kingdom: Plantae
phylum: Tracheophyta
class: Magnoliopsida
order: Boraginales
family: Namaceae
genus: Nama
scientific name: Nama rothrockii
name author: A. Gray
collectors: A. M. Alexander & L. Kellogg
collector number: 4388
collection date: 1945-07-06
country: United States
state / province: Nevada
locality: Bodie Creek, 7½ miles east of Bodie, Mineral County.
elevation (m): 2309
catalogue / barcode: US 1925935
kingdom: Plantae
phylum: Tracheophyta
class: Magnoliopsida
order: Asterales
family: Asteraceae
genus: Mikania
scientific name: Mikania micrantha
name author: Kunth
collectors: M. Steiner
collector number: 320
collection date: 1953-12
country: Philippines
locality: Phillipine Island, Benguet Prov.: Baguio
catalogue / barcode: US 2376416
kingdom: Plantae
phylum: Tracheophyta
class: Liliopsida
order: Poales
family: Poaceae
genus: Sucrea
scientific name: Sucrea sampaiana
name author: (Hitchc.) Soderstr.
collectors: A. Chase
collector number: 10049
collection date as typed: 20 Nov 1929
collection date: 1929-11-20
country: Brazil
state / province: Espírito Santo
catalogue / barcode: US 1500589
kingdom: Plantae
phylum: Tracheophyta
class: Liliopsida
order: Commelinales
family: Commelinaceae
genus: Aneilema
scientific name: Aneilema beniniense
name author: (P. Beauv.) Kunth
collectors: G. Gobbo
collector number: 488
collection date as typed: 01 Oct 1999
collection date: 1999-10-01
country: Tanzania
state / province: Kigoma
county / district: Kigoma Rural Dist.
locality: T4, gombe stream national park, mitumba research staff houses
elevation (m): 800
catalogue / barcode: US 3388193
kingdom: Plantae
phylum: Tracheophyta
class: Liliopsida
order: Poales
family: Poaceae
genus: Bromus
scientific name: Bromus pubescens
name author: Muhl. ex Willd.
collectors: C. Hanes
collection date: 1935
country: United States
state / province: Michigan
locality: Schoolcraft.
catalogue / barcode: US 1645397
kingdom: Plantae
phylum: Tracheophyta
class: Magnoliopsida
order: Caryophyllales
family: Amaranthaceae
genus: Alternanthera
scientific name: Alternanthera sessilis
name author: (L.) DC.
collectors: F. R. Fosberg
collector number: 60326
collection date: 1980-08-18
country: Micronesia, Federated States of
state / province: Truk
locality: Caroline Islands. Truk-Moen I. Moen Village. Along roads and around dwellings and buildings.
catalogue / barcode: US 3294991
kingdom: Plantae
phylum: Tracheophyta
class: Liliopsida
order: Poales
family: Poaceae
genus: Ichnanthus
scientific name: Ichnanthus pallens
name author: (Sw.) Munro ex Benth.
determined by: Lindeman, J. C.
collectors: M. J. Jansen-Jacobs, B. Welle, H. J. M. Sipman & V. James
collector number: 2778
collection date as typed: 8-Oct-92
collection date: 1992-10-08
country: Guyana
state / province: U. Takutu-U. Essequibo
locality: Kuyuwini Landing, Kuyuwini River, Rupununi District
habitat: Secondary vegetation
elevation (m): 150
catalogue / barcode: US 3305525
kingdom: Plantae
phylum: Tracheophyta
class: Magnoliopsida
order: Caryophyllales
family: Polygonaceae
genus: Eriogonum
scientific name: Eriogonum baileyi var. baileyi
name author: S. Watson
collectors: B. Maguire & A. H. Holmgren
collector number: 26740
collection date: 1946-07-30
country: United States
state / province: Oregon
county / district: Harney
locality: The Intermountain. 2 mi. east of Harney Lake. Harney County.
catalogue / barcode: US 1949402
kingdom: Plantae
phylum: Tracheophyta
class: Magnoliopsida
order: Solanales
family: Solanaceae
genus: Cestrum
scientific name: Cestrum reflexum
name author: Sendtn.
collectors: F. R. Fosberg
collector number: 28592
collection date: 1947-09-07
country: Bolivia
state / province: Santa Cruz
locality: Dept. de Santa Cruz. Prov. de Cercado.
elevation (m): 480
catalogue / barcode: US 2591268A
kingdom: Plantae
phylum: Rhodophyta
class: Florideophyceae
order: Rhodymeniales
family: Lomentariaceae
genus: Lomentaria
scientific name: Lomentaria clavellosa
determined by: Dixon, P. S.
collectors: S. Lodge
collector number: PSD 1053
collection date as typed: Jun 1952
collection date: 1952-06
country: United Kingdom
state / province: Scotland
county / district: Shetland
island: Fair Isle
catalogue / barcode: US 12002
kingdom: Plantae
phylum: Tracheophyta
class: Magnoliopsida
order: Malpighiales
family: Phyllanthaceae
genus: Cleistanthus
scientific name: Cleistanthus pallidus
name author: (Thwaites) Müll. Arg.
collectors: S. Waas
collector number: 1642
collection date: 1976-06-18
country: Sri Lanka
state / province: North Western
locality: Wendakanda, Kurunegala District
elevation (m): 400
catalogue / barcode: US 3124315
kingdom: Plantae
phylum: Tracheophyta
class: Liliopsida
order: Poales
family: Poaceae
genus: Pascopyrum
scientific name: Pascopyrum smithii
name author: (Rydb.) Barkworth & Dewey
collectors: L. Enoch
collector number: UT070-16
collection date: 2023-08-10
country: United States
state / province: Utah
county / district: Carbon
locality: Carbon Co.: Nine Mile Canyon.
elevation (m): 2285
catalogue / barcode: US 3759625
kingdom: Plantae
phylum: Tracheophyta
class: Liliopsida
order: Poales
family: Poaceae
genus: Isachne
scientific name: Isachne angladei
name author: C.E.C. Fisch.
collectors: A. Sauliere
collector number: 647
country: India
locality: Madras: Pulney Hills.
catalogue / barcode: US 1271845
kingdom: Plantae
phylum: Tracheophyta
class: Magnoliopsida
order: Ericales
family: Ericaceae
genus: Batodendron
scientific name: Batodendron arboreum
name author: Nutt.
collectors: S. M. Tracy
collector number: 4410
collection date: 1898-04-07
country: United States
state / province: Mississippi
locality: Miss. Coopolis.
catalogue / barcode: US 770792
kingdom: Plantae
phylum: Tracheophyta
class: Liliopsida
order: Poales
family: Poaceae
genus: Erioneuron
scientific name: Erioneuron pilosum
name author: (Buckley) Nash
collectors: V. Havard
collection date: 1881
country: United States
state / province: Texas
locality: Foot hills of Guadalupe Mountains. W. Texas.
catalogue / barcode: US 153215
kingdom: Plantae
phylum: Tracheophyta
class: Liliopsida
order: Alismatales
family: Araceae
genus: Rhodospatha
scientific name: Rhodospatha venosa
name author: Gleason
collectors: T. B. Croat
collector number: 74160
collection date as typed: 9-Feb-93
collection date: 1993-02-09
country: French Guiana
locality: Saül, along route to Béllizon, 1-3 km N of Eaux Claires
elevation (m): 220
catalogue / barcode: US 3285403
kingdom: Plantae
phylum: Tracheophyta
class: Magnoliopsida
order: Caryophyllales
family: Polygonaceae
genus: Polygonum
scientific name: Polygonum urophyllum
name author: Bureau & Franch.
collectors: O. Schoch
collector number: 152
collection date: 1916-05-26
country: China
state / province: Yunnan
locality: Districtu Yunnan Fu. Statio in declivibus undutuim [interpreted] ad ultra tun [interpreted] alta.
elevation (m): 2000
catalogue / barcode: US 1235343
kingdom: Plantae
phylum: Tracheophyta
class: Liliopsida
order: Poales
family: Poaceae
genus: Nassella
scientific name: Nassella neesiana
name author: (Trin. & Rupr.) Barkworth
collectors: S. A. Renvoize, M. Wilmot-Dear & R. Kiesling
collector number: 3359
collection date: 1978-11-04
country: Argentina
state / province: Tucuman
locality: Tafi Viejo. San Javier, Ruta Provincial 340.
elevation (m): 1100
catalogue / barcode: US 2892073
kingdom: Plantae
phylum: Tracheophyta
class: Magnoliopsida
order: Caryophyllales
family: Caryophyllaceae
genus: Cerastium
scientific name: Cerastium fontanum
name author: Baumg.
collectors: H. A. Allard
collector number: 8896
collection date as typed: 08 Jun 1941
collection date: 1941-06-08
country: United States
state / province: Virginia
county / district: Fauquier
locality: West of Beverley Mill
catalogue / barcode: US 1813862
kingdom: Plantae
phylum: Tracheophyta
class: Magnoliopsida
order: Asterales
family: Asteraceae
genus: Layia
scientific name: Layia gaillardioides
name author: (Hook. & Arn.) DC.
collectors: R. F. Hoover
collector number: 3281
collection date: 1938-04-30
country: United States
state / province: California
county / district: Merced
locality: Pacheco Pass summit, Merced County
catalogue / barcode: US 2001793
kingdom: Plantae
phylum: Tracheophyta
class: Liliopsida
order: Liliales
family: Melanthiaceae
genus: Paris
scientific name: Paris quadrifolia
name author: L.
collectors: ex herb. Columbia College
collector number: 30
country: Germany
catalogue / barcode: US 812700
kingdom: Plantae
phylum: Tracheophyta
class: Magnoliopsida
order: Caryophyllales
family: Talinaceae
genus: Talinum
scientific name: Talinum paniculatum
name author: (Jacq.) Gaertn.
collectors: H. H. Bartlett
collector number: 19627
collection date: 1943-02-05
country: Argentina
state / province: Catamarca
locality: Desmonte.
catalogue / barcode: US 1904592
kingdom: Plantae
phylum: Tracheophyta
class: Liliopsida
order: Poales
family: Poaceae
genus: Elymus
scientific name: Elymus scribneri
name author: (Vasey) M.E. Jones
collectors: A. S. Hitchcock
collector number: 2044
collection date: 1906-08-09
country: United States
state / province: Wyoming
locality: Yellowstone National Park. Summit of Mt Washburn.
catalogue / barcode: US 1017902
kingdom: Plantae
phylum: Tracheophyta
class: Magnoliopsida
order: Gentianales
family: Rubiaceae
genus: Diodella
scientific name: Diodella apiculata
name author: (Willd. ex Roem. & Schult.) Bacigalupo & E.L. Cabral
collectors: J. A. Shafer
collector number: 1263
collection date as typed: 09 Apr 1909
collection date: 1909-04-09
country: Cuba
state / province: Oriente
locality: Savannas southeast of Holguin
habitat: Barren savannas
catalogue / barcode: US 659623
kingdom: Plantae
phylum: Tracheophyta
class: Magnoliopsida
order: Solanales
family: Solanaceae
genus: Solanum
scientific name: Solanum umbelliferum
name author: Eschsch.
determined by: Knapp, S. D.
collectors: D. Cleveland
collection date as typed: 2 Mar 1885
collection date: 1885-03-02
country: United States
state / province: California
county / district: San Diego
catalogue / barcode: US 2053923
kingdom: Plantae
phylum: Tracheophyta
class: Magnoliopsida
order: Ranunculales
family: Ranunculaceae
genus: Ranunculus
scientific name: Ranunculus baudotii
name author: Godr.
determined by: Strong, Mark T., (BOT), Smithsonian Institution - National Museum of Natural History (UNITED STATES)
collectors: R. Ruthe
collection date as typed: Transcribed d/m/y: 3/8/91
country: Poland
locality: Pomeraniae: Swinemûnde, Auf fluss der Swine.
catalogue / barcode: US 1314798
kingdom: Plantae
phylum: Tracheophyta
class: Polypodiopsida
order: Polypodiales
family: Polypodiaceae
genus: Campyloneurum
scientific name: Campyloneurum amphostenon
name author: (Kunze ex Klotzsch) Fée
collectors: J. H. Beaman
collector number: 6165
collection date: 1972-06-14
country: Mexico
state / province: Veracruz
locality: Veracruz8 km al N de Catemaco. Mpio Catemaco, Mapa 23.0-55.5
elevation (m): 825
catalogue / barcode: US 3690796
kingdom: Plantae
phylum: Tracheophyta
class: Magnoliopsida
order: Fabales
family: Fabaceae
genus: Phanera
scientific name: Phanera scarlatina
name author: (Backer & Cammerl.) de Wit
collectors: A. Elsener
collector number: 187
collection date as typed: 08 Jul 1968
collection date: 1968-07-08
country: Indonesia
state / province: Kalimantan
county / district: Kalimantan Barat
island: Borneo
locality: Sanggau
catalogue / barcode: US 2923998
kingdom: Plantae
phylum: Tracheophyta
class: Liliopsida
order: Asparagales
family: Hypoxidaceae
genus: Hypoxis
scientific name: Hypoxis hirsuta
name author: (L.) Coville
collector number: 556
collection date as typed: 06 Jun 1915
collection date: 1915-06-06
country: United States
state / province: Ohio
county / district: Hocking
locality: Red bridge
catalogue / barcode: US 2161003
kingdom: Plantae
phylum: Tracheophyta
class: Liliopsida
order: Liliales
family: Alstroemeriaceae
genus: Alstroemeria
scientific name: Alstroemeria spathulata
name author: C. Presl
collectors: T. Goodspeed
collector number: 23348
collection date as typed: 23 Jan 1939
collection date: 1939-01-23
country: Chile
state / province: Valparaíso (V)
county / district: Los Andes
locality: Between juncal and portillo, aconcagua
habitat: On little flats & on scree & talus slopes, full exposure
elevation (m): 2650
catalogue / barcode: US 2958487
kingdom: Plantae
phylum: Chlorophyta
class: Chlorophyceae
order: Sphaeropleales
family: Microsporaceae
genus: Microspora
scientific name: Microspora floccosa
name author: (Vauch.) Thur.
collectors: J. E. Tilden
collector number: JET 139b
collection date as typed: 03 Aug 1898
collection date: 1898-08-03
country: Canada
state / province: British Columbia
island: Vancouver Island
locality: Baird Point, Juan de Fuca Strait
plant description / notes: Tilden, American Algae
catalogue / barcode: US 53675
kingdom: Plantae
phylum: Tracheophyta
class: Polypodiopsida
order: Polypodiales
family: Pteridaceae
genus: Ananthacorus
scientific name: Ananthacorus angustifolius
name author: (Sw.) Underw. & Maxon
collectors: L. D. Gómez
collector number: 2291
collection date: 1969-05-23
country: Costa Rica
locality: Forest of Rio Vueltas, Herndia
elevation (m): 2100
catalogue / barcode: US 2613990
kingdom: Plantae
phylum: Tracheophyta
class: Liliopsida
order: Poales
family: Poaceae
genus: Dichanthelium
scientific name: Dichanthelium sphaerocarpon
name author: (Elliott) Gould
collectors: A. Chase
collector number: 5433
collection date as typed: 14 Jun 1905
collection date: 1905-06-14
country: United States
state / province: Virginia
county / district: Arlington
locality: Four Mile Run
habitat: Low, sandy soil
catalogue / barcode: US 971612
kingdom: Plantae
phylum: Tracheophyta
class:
——————————
**What is needed**:
Copy everything in the items word for word, from the very first line down to the line containing "name author: (L.) DC.".

**Result of this exercise**:
kingdom: Plantae
phylum: Tracheophyta
class: Magnoliopsida
order: Boraginales
family: Namaceae
genus: Nama
scientific name: Nama rothrockii
name author: A. Gray
collectors: A. M. Alexander & L. Kellogg
collector number: 4388
collection date: 1945-07-06
country: United States
state / province: Nevada
locality: Bodie Creek, 7½ miles east of Bodie, Mineral County.
elevation (m): 2309
catalogue / barcode: US 1925935
kingdom: Plantae
phylum: Tracheophyta
class: Magnoliopsida
order: Asterales
family: Asteraceae
genus: Mikania
scientific name: Mikania micrantha
name author: Kunth
collectors: M. Steiner
collector number: 320
collection date: 1953-12
country: Philippines
locality: Phillipine Island, Benguet Prov.: Baguio
catalogue / barcode: US 2376416
kingdom: Plantae
phylum: Tracheophyta
class: Liliopsida
order: Poales
family: Poaceae
genus: Sucrea
scientific name: Sucrea sampaiana
name author: (Hitchc.) Soderstr.
collectors: A. Chase
collector number: 10049
collection date as typed: 20 Nov 1929
collection date: 1929-11-20
country: Brazil
state / province: Espírito Santo
catalogue / barcode: US 1500589
kingdom: Plantae
phylum: Tracheophyta
class: Liliopsida
order: Commelinales
family: Commelinaceae
genus: Aneilema
scientific name: Aneilema beniniense
name author: (P. Beauv.) Kunth
collectors: G. Gobbo
collector number: 488
collection date as typed: 01 Oct 1999
collection date: 1999-10-01
country: Tanzania
state / province: Kigoma
county / district: Kigoma Rural Dist.
locality: T4, gombe stream national park, mitumba research staff houses
elevation (m): 800
catalogue / barcode: US 3388193
kingdom: Plantae
phylum: Tracheophyta
class: Liliopsida
order: Poales
family: Poaceae
genus: Bromus
scientific name: Bromus pubescens
name author: Muhl. ex Willd.
collectors: C. Hanes
collection date: 1935
country: United States
state / province: Michigan
locality: Schoolcraft.
catalogue / barcode: US 1645397
kingdom: Plantae
phylum: Tracheophyta
class: Magnoliopsida
order: Caryophyllales
family: Amaranthaceae
genus: Alternanthera
scientific name: Alternanthera sessilis
name author: (L.) DC.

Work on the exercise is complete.